PAGE EXTRACT section start

Transparency in marketing: A book case study

This is the tale of a book, the author’s reputation, and reader expectations — and how all three left some of the author’s most enthusiastic fans disappointed.

Meet the Frugalwoods: Achieving Financial Independence Through Simple Lliving by Elizabeth Willard Thames is the story of how one millennial couple ditched the materialism of urban life to “retire” to their dream farm in Vermont when Thames was 32. (“Retire” is in quotes for a reason — more on that in a moment.)

The book is no doubt selling well and enjoyed by most, considering it has 200 reader reviews with an average rating of four stars.

But dig a little deeper — and I did, thanks to a tip from a colleague I won’t name in case she doesn’t want to be outed — and you’ll discover that many people who couldn’t wait to love the book were sorely disappointed, and for good reason.

Our tale begins with how the book is represented on Amazon. Here’s the story.

Part 1: What the book’s about

Meet the Frugalwoods is a memoir. As the book’s description states, it’s “The deeply personal story of how award-winning personal finance blogger Elizabeth Willard Thames abandoned a successful career in the city and embraced frugality to create a more meaningful, purpose-driven life, and retire to a homestead in the Vermont woods at age thirty-two with her husband and daughter.

It’s not a personal finance how-to book.

It’s the story of the author’s journey from here to there. You might learn a thing or two about how Thames managed her money while you take this journey with her, but it’s a memoir. If you read it with the expectation that you’ll learn her life’s story, you won’t be disappointed.

But if you’re a Frugalwoods fan expecting to be highlighting tips for how you, too, can “retire” at 32, you can put that highlighter away right now.

Part 2: How it’s categorized and positioned

The publisher specializes in business books; the book is categorized as “personal finance,” “budgeting & money management,” and “retirement planning.”

But it’s a memoir. Sure, there’s room for advice in a memoir, but it’s certainly not a classic business or financial planning book.

Some discovering this book while searching Amazon for personal finance top sellers who saw it has a ton of reviews and didn’t read the book description might buy it expecting to get all kinds of personal finance tips.

PAGE EXTRACT section end
DATA UNDER STUDY section start

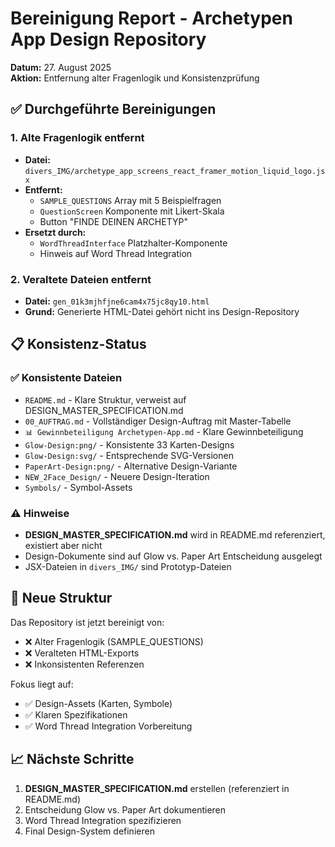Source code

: # Bereinigung Report - Archetypen App Design Repository

**Datum:** 27. August 2025  
**Aktion:** Entfernung alter Fragenlogik und Konsistenzprüfung

## ✅ Durchgeführte Bereinigungen

### 1. Alte Fragenlogik entfernt
- **Datei:** `divers_IMG/archetype_app_screens_react_framer_motion_liquid_logo.jsx`
- **Entfernt:** 
  - `SAMPLE_QUESTIONS` Array mit 5 Beispielfragen
  - `QuestionScreen` Komponente mit Likert-Skala
  - Button "FINDE DEINEN ARCHETYP"
- **Ersetzt durch:** 
  - `WordThreadInterface` Platzhalter-Komponente
  - Hinweis auf Word Thread Integration

### 2. Veraltete Dateien entfernt
- **Datei:** `gen_01k3mjhfjne6cam4x75jc8qy10.html` 
- **Grund:** Generierte HTML-Datei gehört nicht ins Design-Repository

## 📋 Konsistenz-Status

### ✅ Konsistente Dateien
- `README.md` - Klare Struktur, verweist auf DESIGN_MASTER_SPECIFICATION.md
- `00_AUFTRAG.md` - Vollständiger Design-Auftrag mit Master-Tabelle
- `📊 Gewinnbeteiligung Archetypen-App.md` - Klare Gewinnbeteiligung
- `Glow-Design:png/` - Konsistente 33 Karten-Designs
- `Glow-Design:svg/` - Entsprechende SVG-Versionen
- `PaperArt-Design:png/` - Alternative Design-Variante
- `NEW_2Face_Design/` - Neuere Design-Iteration
- `Symbols/` - Symbol-Assets

### ⚠️ Hinweise
- **DESIGN_MASTER_SPECIFICATION.md** wird in README.md referenziert, existiert aber nicht
- Design-Dokumente sind auf Glow vs. Paper Art Entscheidung ausgelegt
- JSX-Dateien in `divers_IMG/` sind Prototyp-Dateien

## 🎯 Neue Struktur

Das Repository ist jetzt bereinigt von:
- ❌ Alter Fragenlogik (SAMPLE_QUESTIONS)
- ❌ Veralteten HTML-Exports
- ❌ Inkonsistenten Referenzen

Fokus liegt auf:
- ✅ Design-Assets (Karten, Symbole)
- ✅ Klaren Spezifikationen
- ✅ Word Thread Integration Vorbereitung

## 📈 Nächste Schritte

1. **DESIGN_MASTER_SPECIFICATION.md** erstellen (referenziert in README.md)
2. Entscheidung Glow vs. Paper Art dokumentieren
3. Word Thread Integration spezifizieren
4. Final Design-System definieren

DATA UNDER STUDY section end

SET OF TASKS
a. In the book case study, how many reader reviews does the book have, and what is their average rating?
b. Rewrite the lines of the rows as a numbered list, starting at the beginning of the rows and ending at the line that contains "## ✅ Durchgeführte Bereinigungen", with both ends included and blank lines omitted. Leave the pictures out of your answer.
The text and the rows were taken from unrelated sources.

PER-TASK ANSWERS
a. It has 200 reader reviews with an average rating of four stars.

b.
1. Source code
2. : # Bereinigung Report - Archetypen App Design Repository
3. **Datum:** 27. August 2025  
4. **Aktion:** Entfernung alter Fragenlogik und Konsistenzprüfung
5. ## ✅ Durchgeführte Bereinigungen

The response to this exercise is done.